### Work to do
Set out every line in the rows below as one numbered list, leaving out any blank lines.

#### Given entries

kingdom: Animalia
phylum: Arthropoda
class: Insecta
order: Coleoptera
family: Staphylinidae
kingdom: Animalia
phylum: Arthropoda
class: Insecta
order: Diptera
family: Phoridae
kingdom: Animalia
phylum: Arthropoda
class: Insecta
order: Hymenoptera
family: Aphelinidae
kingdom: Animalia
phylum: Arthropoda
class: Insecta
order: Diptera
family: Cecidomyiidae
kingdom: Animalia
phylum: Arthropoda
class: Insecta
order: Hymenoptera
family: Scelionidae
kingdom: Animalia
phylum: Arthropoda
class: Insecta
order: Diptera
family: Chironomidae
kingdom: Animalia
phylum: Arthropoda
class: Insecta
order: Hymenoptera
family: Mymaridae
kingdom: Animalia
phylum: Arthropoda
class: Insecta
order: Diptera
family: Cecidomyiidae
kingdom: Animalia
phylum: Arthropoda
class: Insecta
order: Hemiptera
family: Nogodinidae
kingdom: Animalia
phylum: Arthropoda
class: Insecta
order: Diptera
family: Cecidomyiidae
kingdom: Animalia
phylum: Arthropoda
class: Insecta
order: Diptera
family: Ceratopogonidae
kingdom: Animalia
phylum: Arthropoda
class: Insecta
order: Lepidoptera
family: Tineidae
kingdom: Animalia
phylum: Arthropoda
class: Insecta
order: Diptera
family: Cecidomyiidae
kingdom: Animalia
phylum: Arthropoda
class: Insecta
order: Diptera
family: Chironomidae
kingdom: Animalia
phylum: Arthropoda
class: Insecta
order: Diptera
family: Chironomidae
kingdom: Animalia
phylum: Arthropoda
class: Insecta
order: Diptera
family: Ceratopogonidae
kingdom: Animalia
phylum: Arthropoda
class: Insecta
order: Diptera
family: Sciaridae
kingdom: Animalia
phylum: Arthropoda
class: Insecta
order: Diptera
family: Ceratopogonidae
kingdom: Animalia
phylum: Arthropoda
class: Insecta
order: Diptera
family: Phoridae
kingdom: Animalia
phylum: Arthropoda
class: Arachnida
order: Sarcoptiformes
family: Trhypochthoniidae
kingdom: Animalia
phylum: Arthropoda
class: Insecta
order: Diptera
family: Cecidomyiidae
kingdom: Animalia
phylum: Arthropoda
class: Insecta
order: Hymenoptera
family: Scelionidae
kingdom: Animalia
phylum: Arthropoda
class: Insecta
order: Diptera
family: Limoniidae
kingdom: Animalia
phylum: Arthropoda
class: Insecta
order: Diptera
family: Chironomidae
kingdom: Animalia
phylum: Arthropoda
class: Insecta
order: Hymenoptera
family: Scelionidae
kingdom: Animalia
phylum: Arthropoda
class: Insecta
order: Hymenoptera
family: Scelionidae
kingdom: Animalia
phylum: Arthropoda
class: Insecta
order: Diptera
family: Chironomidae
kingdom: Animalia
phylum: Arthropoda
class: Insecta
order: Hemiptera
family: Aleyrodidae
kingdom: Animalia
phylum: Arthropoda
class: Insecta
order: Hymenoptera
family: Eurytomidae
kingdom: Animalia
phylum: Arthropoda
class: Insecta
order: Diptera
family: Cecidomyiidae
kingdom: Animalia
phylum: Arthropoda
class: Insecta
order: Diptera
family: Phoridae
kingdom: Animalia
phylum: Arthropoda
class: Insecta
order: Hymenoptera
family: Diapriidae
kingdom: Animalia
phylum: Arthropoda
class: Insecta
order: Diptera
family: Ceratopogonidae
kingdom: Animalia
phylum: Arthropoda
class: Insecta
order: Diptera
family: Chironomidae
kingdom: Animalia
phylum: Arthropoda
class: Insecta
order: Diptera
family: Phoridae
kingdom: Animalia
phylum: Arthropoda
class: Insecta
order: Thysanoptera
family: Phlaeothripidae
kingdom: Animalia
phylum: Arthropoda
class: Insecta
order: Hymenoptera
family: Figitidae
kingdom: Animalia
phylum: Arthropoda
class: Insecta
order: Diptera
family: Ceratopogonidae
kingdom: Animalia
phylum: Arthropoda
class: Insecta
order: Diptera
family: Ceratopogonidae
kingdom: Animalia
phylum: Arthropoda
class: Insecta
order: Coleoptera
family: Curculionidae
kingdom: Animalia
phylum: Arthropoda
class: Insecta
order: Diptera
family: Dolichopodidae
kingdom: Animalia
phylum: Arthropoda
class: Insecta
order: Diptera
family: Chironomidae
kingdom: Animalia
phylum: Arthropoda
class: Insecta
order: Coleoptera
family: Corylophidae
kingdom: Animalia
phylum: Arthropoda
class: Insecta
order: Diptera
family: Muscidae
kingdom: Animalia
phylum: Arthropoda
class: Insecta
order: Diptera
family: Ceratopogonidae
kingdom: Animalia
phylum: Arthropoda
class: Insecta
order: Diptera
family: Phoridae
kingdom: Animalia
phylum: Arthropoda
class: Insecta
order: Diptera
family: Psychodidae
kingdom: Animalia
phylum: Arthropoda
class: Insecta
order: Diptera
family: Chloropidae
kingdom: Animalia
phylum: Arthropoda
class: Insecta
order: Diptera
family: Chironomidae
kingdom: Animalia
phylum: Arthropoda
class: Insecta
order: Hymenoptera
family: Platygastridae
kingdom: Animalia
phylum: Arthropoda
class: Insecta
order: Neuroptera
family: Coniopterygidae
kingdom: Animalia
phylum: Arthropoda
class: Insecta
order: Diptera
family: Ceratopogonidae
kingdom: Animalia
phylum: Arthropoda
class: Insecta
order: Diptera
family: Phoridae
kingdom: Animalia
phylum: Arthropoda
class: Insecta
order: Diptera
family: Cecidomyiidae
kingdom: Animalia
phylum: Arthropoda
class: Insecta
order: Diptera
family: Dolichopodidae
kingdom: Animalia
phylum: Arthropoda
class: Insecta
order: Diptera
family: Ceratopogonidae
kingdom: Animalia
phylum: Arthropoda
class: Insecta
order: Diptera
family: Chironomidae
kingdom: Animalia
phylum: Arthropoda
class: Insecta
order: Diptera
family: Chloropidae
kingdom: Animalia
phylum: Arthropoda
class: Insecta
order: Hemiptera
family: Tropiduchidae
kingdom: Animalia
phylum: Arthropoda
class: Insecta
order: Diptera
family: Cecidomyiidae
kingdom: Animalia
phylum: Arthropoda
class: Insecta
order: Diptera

########

### Exercise response
1. kingdom: Animalia
2. phylum: Arthropoda
3. class: Insecta
4. order: Coleoptera
5. family: Staphylinidae
6. kingdom: Animalia
7. phylum: Arthropoda
8. class: Insecta
9. order: Diptera
10. family: Phoridae
11. kingdom: Animalia
12. phylum: Arthropoda
13. class: Insecta
14. order: Hymenoptera
15. family: Aphelinidae
16. kingdom: Animalia
17. phylum: Arthropoda
18. class: Insecta
19. order: Diptera
20. family: Cecidomyiidae
21. kingdom: Animalia
22. phylum: Arthropoda
23. class: Insecta
24. order: Hymenoptera
25. family: Scelionidae
26. kingdom: Animalia
27. phylum: Arthropoda
28. class: Insecta
29. order: Diptera
30. family: Chironomidae
31. kingdom: Animalia
32. phylum: Arthropoda
33. class: Insecta
34. order: Hymenoptera
35. family: Mymaridae
36. kingdom: Animalia
37. phylum: Arthropoda
38. class: Insecta
39. order: Diptera
40. family: Cecidomyiidae
41. kingdom: Animalia
42. phylum: Arthropoda
43. class: Insecta
44. order: Hemiptera
45. family: Nogodinidae
46. kingdom: Animalia
47. phylum: Arthropoda
48. class: Insecta
49. order: Diptera
50. family: Cecidomyiidae
51. kingdom: Animalia
52. phylum: Arthropoda
53. class: Insecta
54. order: Diptera
55. family: Ceratopogonidae
56. kingdom: Animalia
57. phylum: Arthropoda
58. class: Insecta
59. order: Lepidoptera
60. family: Tineidae
61. kingdom: Animalia
62. phylum: Arthropoda
63. class: Insecta
64. order: Diptera
65. family: Cecidomyiidae
66. kingdom: Animalia
67. phylum: Arthropoda
68. class: Insecta
69. order: Diptera
70. family: Chironomidae
71. kingdom: Animalia
72. phylum: Arthropoda
73. class: Insecta
74. order: Diptera
75. family: Chironomidae
76. kingdom: Animalia
77. phylum: Arthropoda
78. class: Insecta
79. order: Diptera
80. family: Ceratopogonidae
81. kingdom: Animalia
82. phylum: Arthropoda
83. class: Insecta
84. order: Diptera
85. family: Sciaridae
86. kingdom: Animalia
87. phylum: Arthropoda
88. class: Insecta
89. order: Diptera
90. family: Ceratopogonidae
91. kingdom: Animalia
92. phylum: Arthropoda
93. class: Insecta
94. order: Diptera
95. family: Phoridae
96. kingdom: Animalia
97. phylum: Arthropoda
98. class: Arachnida
99. order: Sarcoptiformes
100. family: Trhypochthoniidae
101. kingdom: Animalia
102. phylum: Arthropoda
103. class: Insecta
104. order: Diptera
105. family: Cecidomyiidae
106. kingdom: Animalia
107. phylum: Arthropoda
108. class: Insecta
109. order: Hymenoptera
110. family: Scelionidae
111. kingdom: Animalia
112. phylum: Arthropoda
113. class: Insecta
114. order: Diptera
115. family: Limoniidae
116. kingdom: Animalia
117. phylum: Arthropoda
118. class: Insecta
119. order: Diptera
120. family: Chironomidae
121. kingdom: Animalia
122. phylum: Arthropoda
123. class: Insecta
124. order: Hymenoptera
125. family: Scelionidae
126. kingdom: Animalia
127. phylum: Arthropoda
128. class: Insecta
129. order: Hymenoptera
130. family: Scelionidae
131. kingdom: Animalia
132. phylum: Arthropoda
133. class: Insecta
134. order: Diptera
135. family: Chironomidae
136. kingdom: Animalia
137. phylum: Arthropoda
138. class: Insecta
139. order: Hemiptera
140. family: Aleyrodidae
141. kingdom: Animalia
142. phylum: Arthropoda
143. class: Insecta
144. order: Hymenoptera
145. family: Eurytomidae
146. kingdom: Animalia
147. phylum: Arthropoda
148. class: Insecta
149. order: Diptera
150. family: Cecidomyiidae
151. kingdom: Animalia
152. phylum: Arthropoda
153. class: Insecta
154. order: Diptera
155. family: Phoridae
156. kingdom: Animalia
157. phylum: Arthropoda
158. class: Insecta
159. order: Hymenoptera
160. family: Diapriidae
161. kingdom: Animalia
162. phylum: Arthropoda
163. class: Insecta
164. order: Diptera
165. family: Ceratopogonidae
166. kingdom: Animalia
167. phylum: Arthropoda
168. class: Insecta
169. order: Diptera
170. family: Chironomidae
171. kingdom: Animalia
172. phylum: Arthropoda
173. class: Insecta
174. order: Diptera
175. family: Phoridae
176. kingdom: Animalia
177. phylum: Arthropoda
178. class: Insecta
179. order: Thysanoptera
180. family: Phlaeothripidae
181. kingdom: Animalia
182. phylum: Arthropoda
183. class: Insecta
184. order: Hymenoptera
185. family: Figitidae
186. kingdom: Animalia
187. phylum: Arthropoda
188. class: Insecta
189. order: Diptera
190. family: Ceratopogonidae
191. kingdom: Animalia
192. phylum: Arthropoda
193. class: Insecta
194. order: Diptera
195. family: Ceratopogonidae
196. kingdom: Animalia
197. phylum: Arthropoda
198. class: Insecta
199. order: Coleoptera
200. family: Curculionidae
201. kingdom: Animalia
202. phylum: Arthropoda
203. class: Insecta
204. order: Diptera
205. family: Dolichopodidae
206. kingdom: Animalia
207. phylum: Arthropoda
208. class: Insecta
209. order: Diptera
210. family: Chironomidae
211. kingdom: Animalia
212. phylum: Arthropoda
213. class: Insecta
214. order: Coleoptera
215. family: Corylophidae
216. kingdom: Animalia
217. phylum: Arthropoda
218. class: Insecta
219. order: Diptera
220. family: Muscidae
221. kingdom: Animalia
222. phylum: Arthropoda
223. class: Insecta
224. order: Diptera
225. family: Ceratopogonidae
226. kingdom: Animalia
227. phylum: Arthropoda
228. class: Insecta
229. order: Diptera
230. family: Phoridae
231. kingdom: Animalia
232. phylum: Arthropoda
233. class: Insecta
234. order: Diptera
235. family: Psychodidae
236. kingdom: Animalia
237. phylum: Arthropoda
238. class: Insecta
239. order: Diptera
240. family: Chloropidae
241. kingdom: Animalia
242. phylum: Arthropoda
243. class: Insecta
244. order: Diptera
245. family: Chironomidae
246. kingdom: Animalia
247. phylum: Arthropoda
248. class: Insecta
249. order: Hymenoptera
250. family: Platygastridae
251. kingdom: Animalia
252. phylum: Arthropoda
253. class: Insecta
254. order: Neuroptera
255. family: Coniopterygidae
256. kingdom: Animalia
257. phylum: Arthropoda
258. class: Insecta
259. order: Diptera
260. family: Ceratopogonidae
261. kingdom: Animalia
262. phylum: Arthropoda
263. class: Insecta
264. order: Diptera
265. family: Phoridae
266. kingdom: Animalia
267. phylum: Arthropoda
268. class: Insecta
269. order: Diptera
270. family: Cecidomyiidae
271. kingdom: Animalia
272. phylum: Arthropoda
273. class: Insecta
274. order: Diptera
275. family: Dolichopodidae
276. kingdom: Animalia
277. phylum: Arthropoda
278. class: Insecta
279. order: Diptera
280. family: Ceratopogonidae
281. kingdom: Animalia
282. phylum: Arthropoda
283. class: Insecta
284. order: Diptera
285. family: Chironomidae
286. kingdom: Animalia
287. phylum: Arthropoda
288. class: Insecta
289. order: Diptera
290. family: Chloropidae
291. kingdom: Animalia
292. phylum: Arthropoda
293. class: Insecta
294. order: Hemiptera
295. family: Tropiduchidae
296. kingdom: Animalia
297. phylum: Arthropoda
298. class: Insecta
299. order: Diptera
300. family: Cecidomyiidae
301. kingdom: Animalia
302. phylum: Arthropoda
303. class: Insecta
304. order: Diptera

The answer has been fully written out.